Since things got going in Orlando, the Raptors have stifled the Lakers and got by the Miami Heat. They have now won six games in a row, dating back before the pause. Barring some bizarre confluence of results, they are locked in for second place in the East.
“The defending champion Raptors … are going to do their best to dispel one of the most scurrilous myths around the NBA this year, that they were a hapless team before Kawhi, and they will be a hapless team after Kawhi,” FS1’s Nick Wright said on First Things First. “This is a testament to … an excellent team that plays hard, plays tough and turns up every single night. And wants to show the world ‘we are the defending champs.’”
There is still a lot to be decided in Orlando. Basketball in the bubble is still, well, bubbling along nicely, and before we blink a few more times the playoffs will be here.
The Raptors won’t go in as favorites, mainly because the bookies take few chances and the shortest odds are the preserve of teams with the biggest names.
FOX Bet lists Toronto at 14-to-1 to win this year's NBA Championship. But don't sleep on them. Getting four wins against this team is going to be a grueling test for anyone.

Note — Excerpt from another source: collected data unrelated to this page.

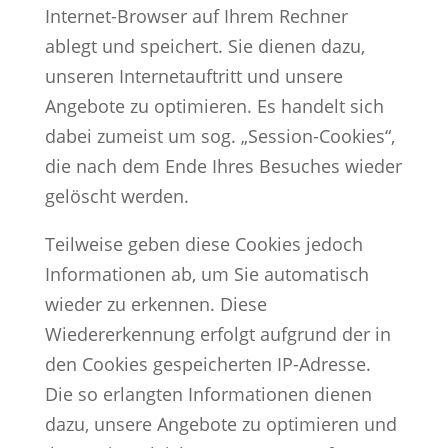
Internet-Browser auf Ihrem Rechner
ablegt und speichert. Sie dienen dazu,
unseren Internetauftritt und unsere
Angebote zu optimieren. Es handelt sich
dabei zumeist um sog. „Session-Cookies“,
die nach dem Ende Ihres Besuches wieder
gelöscht werden.
Teilweise geben diese Cookies jedoch
Informationen ab, um Sie automatisch
wieder zu erkennen. Diese
Wiedererkennung erfolgt aufgrund der in
den Cookies gespeicherten IP-Adresse.
Die so erlangten Informationen dienen
dazu, unsere Angebote zu optimieren und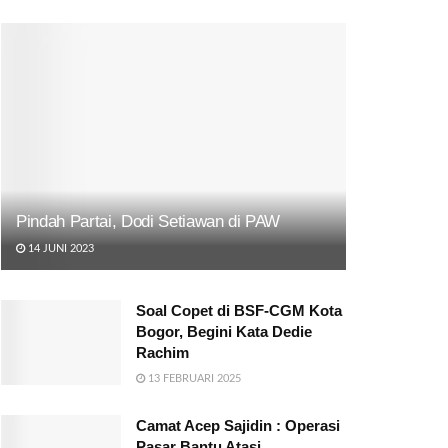
Pindah Partai, Dodi Setiawan di PAW
14 JUNI 2023
Soal Copet di BSF-CGM Kota
Bogor, Begini Kata Dedie
Rachim
13 FEBRUARI 2025
Camat Acep Sajidin : Operasi
Pasar Bantu Atasi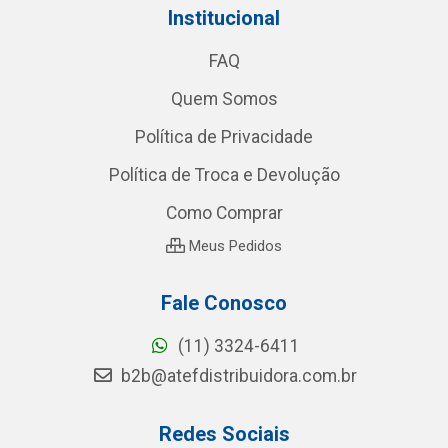
Institucional
FAQ
Quem Somos
Política de Privacidade
Política de Troca e Devolução
Como Comprar
Meus Pedidos
Fale Conosco
(11) 3324-6411
b2b@atefdistribuidora.com.br
Redes Sociais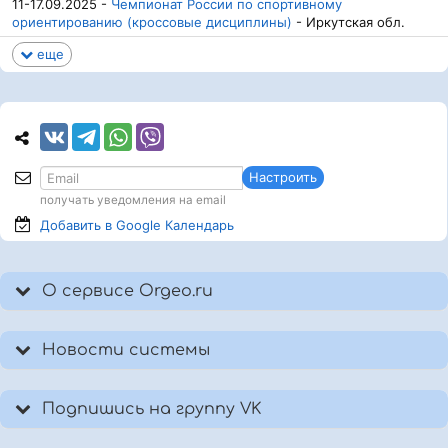
11-17.09.2025 -
Чемпионат России по спортивному
ориентированию (кроссовые дисциплины)
- Иркутская обл.
еще
Настроить
получать уведомления на email
Добавить в Google
Календарь
О сервисе Orgeo.ru
Новости системы
Подпишись на группу VK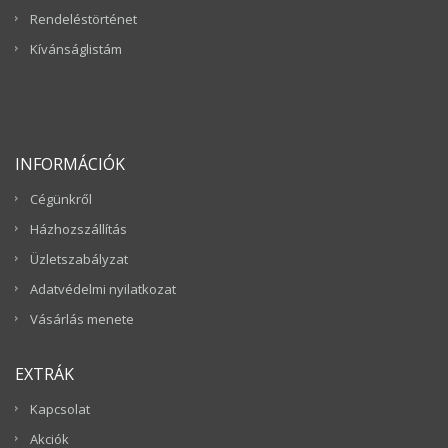
Rendeléstörténet
Kívánságlistám
INFORMÁCIÓK
Cégünkről
Házhozszállítás
Üzletszabályzat
Adatvédelmi nyilatkozat
Vásárlás menete
EXTRÁK
Kapcsolat
Akciók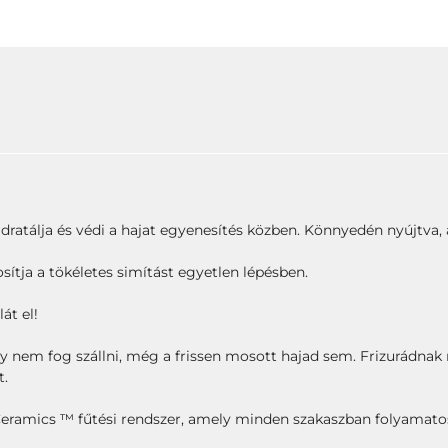
dratálja és védi a hajat egyenesítés közben. Könnyedén nyújtva, 
osítja a tökéletes simítást egyetlen lépésben.
át el!
 így nem fog szállni, még a frissen mosott hajad sem. Frizurádna
t.
ed Ceramics ™ fűtési rendszer, amely minden szakaszban folyamat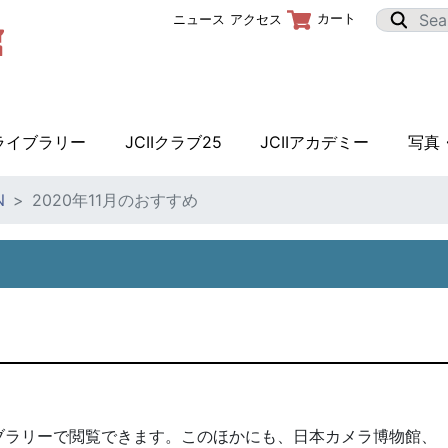
カート
ニュース
アクセス
Iライブラリー
JCIIクラブ25
JCIIアカデミー
写真
N
2020年11月のおすすめ
イブラリーで閲覧できます。このほかにも、日本カメラ博物館、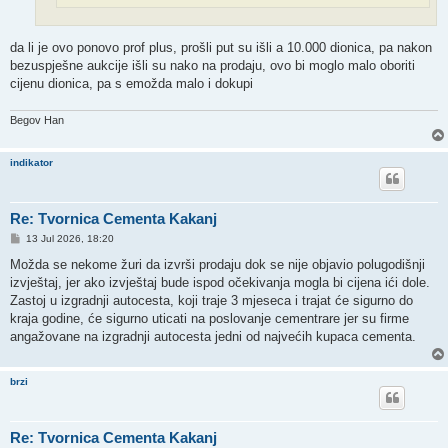
da li je ovo ponovo prof plus, prošli put su išli a 10.000 dionica, pa nakon
bezuspješne aukcije išli su nako na prodaju, ovo bi moglo malo oboriti
cijenu dionica, pa s emožda malo i dokupi
Begov Han
indikator
Re: Tvornica Cementa Kakanj
P
13 Jul 2026, 18:20
o
s
Možda se nekome žuri da izvrši prodaju dok se nije objavio polugodišnji
t
izvještaj, jer ako izvještaj bude ispod očekivanja mogla bi cijena ići dole.
Zastoj u izgradnji autocesta, koji traje 3 mjeseca i trajat će sigurno do
kraja godine, će sigurno uticati na poslovanje cementrare jer su firme
angažovane na izgradnji autocesta jedni od najvećih kupaca cementa.
brzi
Re: Tvornica Cementa Kakanj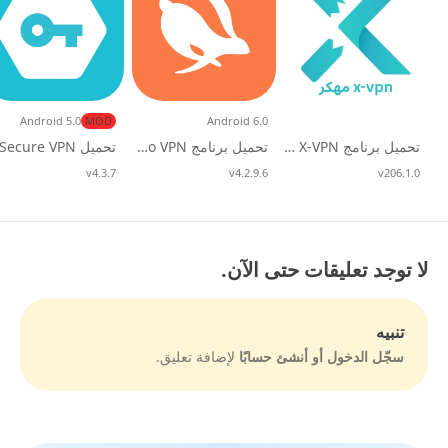
Android 5.0
MOD
Android 6.0
تحميل برنامج X-VPN مهكر apk للاندرويد 2026
تحميل برنامج Turbo VPN مهكر 2026 للاندرويد apk
v206.1.0
تحديث
v4.2.9.6
تحديث
v4.3.7
تحديث
لا توجد تعليقات حتى الآن.
تنبيه
سجّل الدخول أو أنشئ حسابًا
لإضافة تعليق.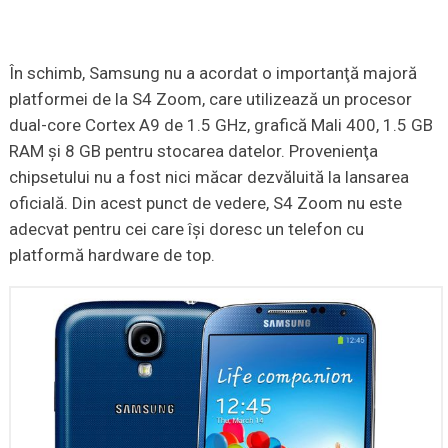
În schimb, Samsung nu a acordat o importanţă majoră
platformei de la S4 Zoom, care utilizează un procesor
dual-core Cortex A9 de 1.5 GHz, grafică Mali 400, 1.5 GB
RAM şi 8 GB pentru stocarea datelor. Provenienţa
chipsetului nu a fost nici măcar dezvăluită la lansarea
oficială. Din acest punct de vedere, S4 Zoom nu este
adecvat pentru cei care îşi doresc un telefon cu
platformă hardware de top.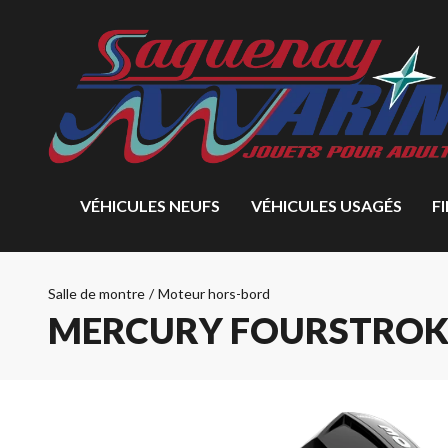
VÉHICULES NEUFS
VÉHICULES USAGÉS
F
Salle de montre
/
Moteur hors-bord
MERCURY FOURSTROKE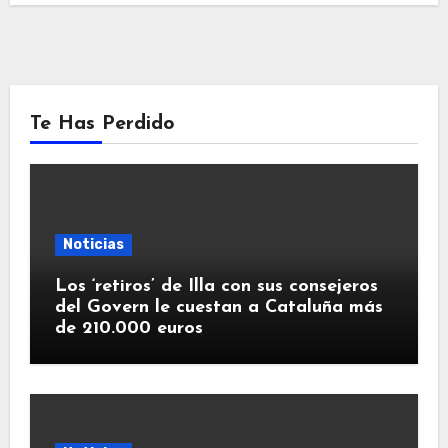
Te Has Perdido
Noticias
Los ‘retiros’ de Illa con sus consejeros
del Govern le cuestan a Cataluña más
de 210.000 euros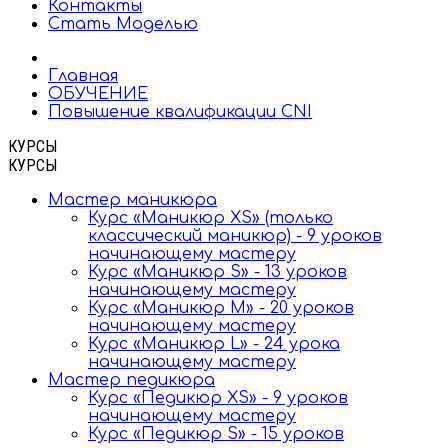
Контакты
Стать Моделью
Главная
ОБУЧЕНИЕ
Повышение квалификации CNI
КУРСЫ
КУРСЫ
Мастер маникюра
Курс «Маникюр XS» (только
классический маникюр) - 9 уроков
начинающему мастеру
Курс «Маникюр S» - 13 уроков
начинающему мастеру
Курс «Маникюр M» - 20 уроков
начинающему мастеру
Курс «Маникюр L» - 24 урока
начинающему мастеру
Мастер педикюра
Курс «Педикюр XS» - 9 уроков
начинающему мастеру
Курс «Педикюр S» - 15 уроков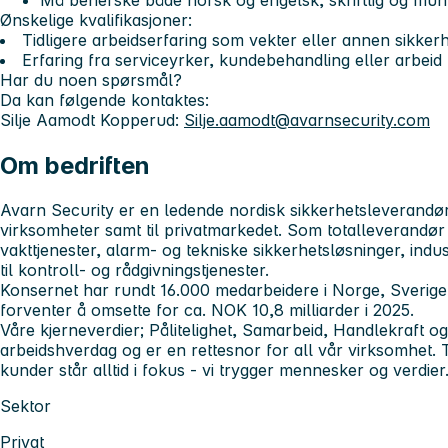
Må beherske både norsk og engelsk, skriftlig og muntl
Ønskelige kvalifikasjoner:
Tidligere arbeidserfaring som vekter eller annen sikkerhe
Erfaring fra serviceyrker, kundebehandling eller arbei
Har du noen spørsmål?
Da kan følgende kontaktes:
Silje Aamodt Kopperud:
Silje.aamodt@avarnsecurity.com
Om bedriften
Avarn Security er en ledende nordisk sikkerhetsleverandør t
virksomheter samt til privatmarkedet. Som totalleverandør
vakttjenester, alarm- og tekniske sikkerhetsløsninger, ind
til kontroll- og rådgivningstjenester.
Konsernet har rundt 16.000 medarbeidere i Norge, Sverig
forventer å omsette for ca. NOK 10,8 milliarder i 2025.
Våre kjerneverdier; Pålitelighet, Samarbeid, Handlekraft og
arbeidshverdag og er en rettesnor for all vår virksomhet. 
kunder står alltid i fokus - vi trygger mennesker og verdier
Sektor
Privat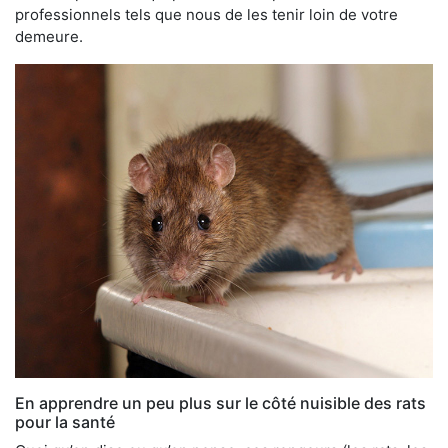
professionnels tels que nous de les tenir loin de votre
demeure.
En apprendre un peu plus sur le côté nuisible des rats
pour la santé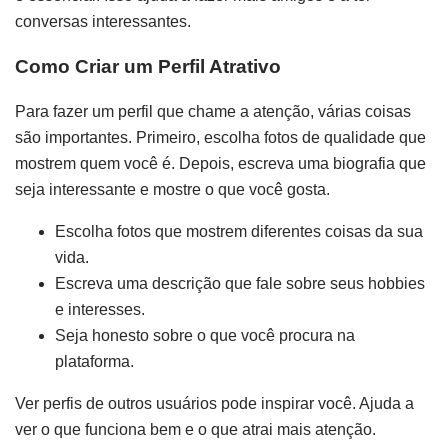
conversas interessantes.
Como Criar um Perfil Atrativo
Para fazer um perfil que chame a atenção, várias coisas
são importantes. Primeiro, escolha fotos de qualidade que
mostrem quem você é. Depois, escreva uma biografia que
seja interessante e mostre o que você gosta.
Escolha fotos que mostrem diferentes coisas da sua
vida.
Escreva uma descrição que fale sobre seus hobbies
e interesses.
Seja honesto sobre o que você procura na
plataforma.
Ver perfis de outros usuários pode inspirar você. Ajuda a
ver o que funciona bem e o que atrai mais atenção.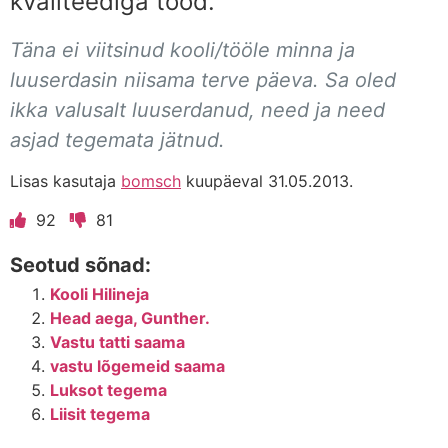
kvaliteediga tööd.
Täna ei viitsinud kooli/tööle minna ja
luuserdasin niisama terve päeva. Sa oled
ikka valusalt luuserdanud, need ja need
asjad tegemata jätnud.
Lisas kasutaja
bomsch
kuupäeval 31.05.2013.
92
81
Seotud sõnad:
Kooli Hilineja
Head aega, Gunther.
Vastu tatti saama
vastu lõgemeid saama
Luksot tegema
Liisit tegema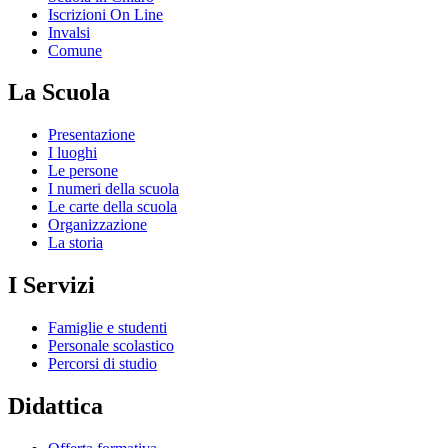
Iscrizioni On Line
Invalsi
Comune
La Scuola
Presentazione
I luoghi
Le persone
I numeri della scuola
Le carte della scuola
Organizzazione
La storia
I Servizi
Famiglie e studenti
Personale scolastico
Percorsi di studio
Didattica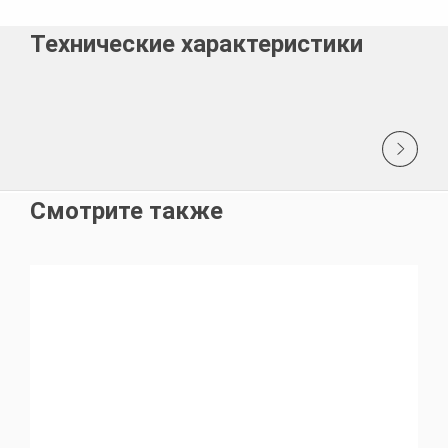
Технические характеристики
Смотрите также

Toronto is an iron-tight unit that believes in itself and has vast reserves of mental strength. No team was built for a pandemic, and no one predicted a world where the best basketball players all lived together in a hoops nirvana. Yet the Raptors’ spirit and seamlessly organized method of play works in their favor.
You probably didn’t think they’d win last year, either. If you underestimate them again, don’t be surprised if the joke is on you.